Kepergian yang Menggetarkan Bangsa
Pada Maret 2010, Ainun divonis menderita kanker ovarium. Ia berjuang melalui sembilan kali operasi di München, Jerman, namun pada 22 Mei 2010 pukul 17.35, ia menghembuskan napas terakhir di usia 72 tahun. Jenazahnya dimakamkan di Taman Makam Pahlawan Kalibata, Jakarta.
Kepergian Ainun meninggalkan duka mendalam, terutama bagi Habibie. Sang presiden yang selalu menyebut istrinya sebagai separuh jiwa itu kemudian menuliskan kisah cinta mereka dalam buku Habibie & Ainun, yang menjadi bestseller nasional. Kisah itu kemudian diabadikan ke layar lebar, diperankan oleh Bunga Citra Lestari dan Maudy Ayunda.
Sembilan tahun setelah kepergiannya, cinta itu kembali menyatu. Habibie wafat pada 11 September 2019, dan sesuai wasiatnya, dimakamkan tepat di samping Ainun. Di Kalibata, keduanya kini beristirahat berdampingan, seperti janji yang mereka genggam seumur hidup: setia hingga akhir.
Warisan yang Tak Pernah Padam
Lebih dari sekadar Ibu Negara, Hasri Ainun Habibie adalah simbol kasih, kesetiaan, dan pengabdian. Dari ruang operasi hingga istana, dari kehangatan rumah tangga hingga gelanggang politik bangsa, ia tetap menjadi sumber kekuatan.

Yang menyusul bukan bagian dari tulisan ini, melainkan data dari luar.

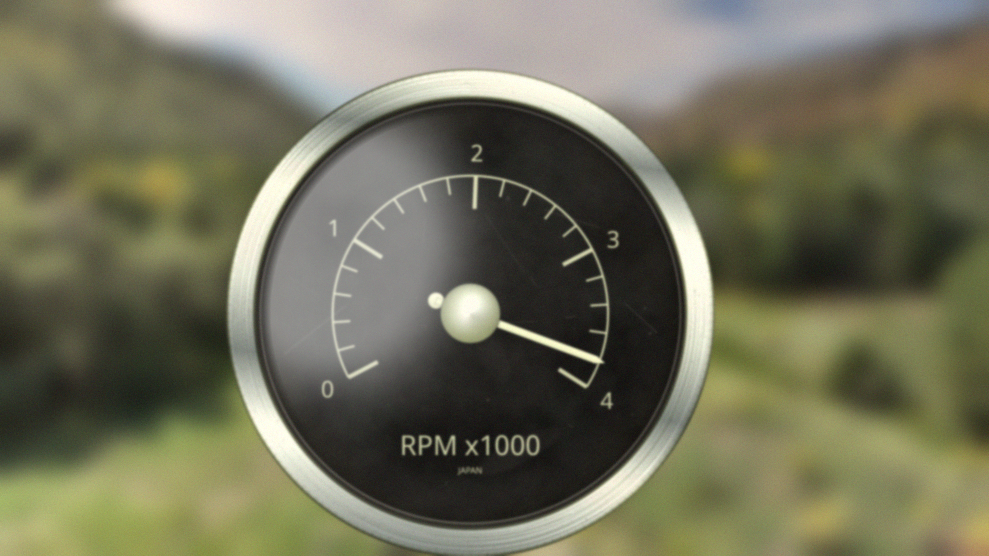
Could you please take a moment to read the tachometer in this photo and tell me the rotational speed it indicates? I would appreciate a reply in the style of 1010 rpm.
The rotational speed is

Seperti matanya yang indah, jejak hidup Ainun adalah jendela yang memperlihatkan pada kita bahwa cinta dan kemanusiaan bisa berjalan seiring. Di balik pesawat-pesawat yang dirancang Habibie untuk terbang tinggi, ada Ainun yang selalu menjaga agar hatinya tetap membumi (Mutma).